AuntyEm agony auntYes i have experienced several of the things that you have but I am 4 years older than you.

I was married for a long time and divorced quite a few years ago. I love my job but it isn't particularly well paid. I have my own home and my kids have both flown the nest. I don't come from a rich family but I do ok and have overcome a lot of depression, self doubt and fear of the future.

You seem in a very vulnerable state but only you can decide if you want to pursue your career (I thought most artists lived and died poor, sadly only discovered after they'd gone).

You seem to worry so much about how well everyone else is doing and focus a lot of your measure of people on money. I have learnt that none of us really knows what goes on behind closed doors and people who seem to be living well can mask a whole host of problems.
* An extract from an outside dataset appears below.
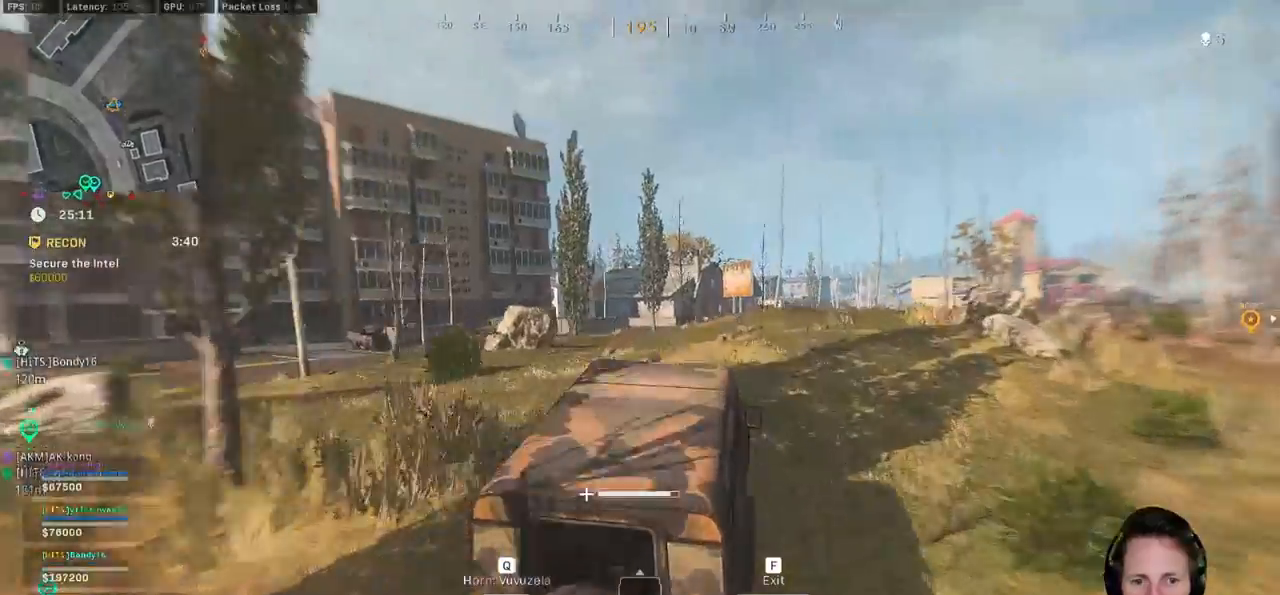
{"keys": ["w"], "mouse": [], "events": []}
I know people who take several holidays a year, drive huge cars and send their kids to private schools but they are drowning in debt, borrowing heavily off their parents and one in particular who is just about to lose her home.

I lack confidence myself at times but remind myself daily how far I have come and how well I am doing considering in the not so distant past my depression was so severe I could not even get out of bed.

We all measure ourselves by other people and it's all an illusion. It's not about how well you are doing compared with someone else, it's about acknowledging the fact that you are here, you are creative and productive, you have successfully raised a child, you have gotten out of bed and done the laundry...large or small any positive action is a triumph and lets you know you are actually OK.

I am the wrong person to comment on dating after 40. I ttied it, had a few serious encounters but have decided that for now I'd rather have my freedom and autonomy, rather than have to make an effort with someone else...that may change in the future but I am not personally concerned if it does not.

I think you know you have potential and a shot at a decent future but you are weighing yourself down with angst, worry and constantly comparing yourself to others...let it all go because it is starving you of your happiness.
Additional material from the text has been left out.